(Collected data)

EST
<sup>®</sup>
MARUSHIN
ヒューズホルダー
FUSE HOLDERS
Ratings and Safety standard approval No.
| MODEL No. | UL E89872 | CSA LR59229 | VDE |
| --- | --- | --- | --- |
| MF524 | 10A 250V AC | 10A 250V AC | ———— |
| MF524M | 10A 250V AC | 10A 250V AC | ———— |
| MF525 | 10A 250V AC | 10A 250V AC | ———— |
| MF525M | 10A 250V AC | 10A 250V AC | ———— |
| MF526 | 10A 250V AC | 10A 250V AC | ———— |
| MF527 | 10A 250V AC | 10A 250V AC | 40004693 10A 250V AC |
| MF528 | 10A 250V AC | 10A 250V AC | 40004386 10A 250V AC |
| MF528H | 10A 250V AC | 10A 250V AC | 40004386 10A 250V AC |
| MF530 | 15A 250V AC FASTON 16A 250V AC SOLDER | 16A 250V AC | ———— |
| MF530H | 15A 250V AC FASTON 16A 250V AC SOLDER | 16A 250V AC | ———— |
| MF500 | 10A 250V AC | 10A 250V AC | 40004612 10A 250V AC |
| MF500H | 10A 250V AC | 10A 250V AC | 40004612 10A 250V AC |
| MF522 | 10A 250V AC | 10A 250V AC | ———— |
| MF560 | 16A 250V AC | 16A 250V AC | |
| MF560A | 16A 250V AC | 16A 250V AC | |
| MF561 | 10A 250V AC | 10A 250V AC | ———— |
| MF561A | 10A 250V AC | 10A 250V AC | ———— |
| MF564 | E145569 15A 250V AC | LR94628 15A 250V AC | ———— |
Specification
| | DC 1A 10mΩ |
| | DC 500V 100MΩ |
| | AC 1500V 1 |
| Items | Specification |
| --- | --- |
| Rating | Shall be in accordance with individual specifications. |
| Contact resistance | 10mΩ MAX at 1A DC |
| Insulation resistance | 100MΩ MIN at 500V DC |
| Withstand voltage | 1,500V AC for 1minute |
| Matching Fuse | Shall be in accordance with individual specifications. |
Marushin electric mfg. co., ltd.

- Brief: Show every line from the entries that includes the word "SOLDER".

- Answer section:
| MF530 | 15A 250V AC FASTON 16A 250V AC SOLDER | 16A 250V AC | ———— |
| MF530H | 15A 250V AC FASTON 16A 250V AC SOLDER | 16A 250V AC | ———— |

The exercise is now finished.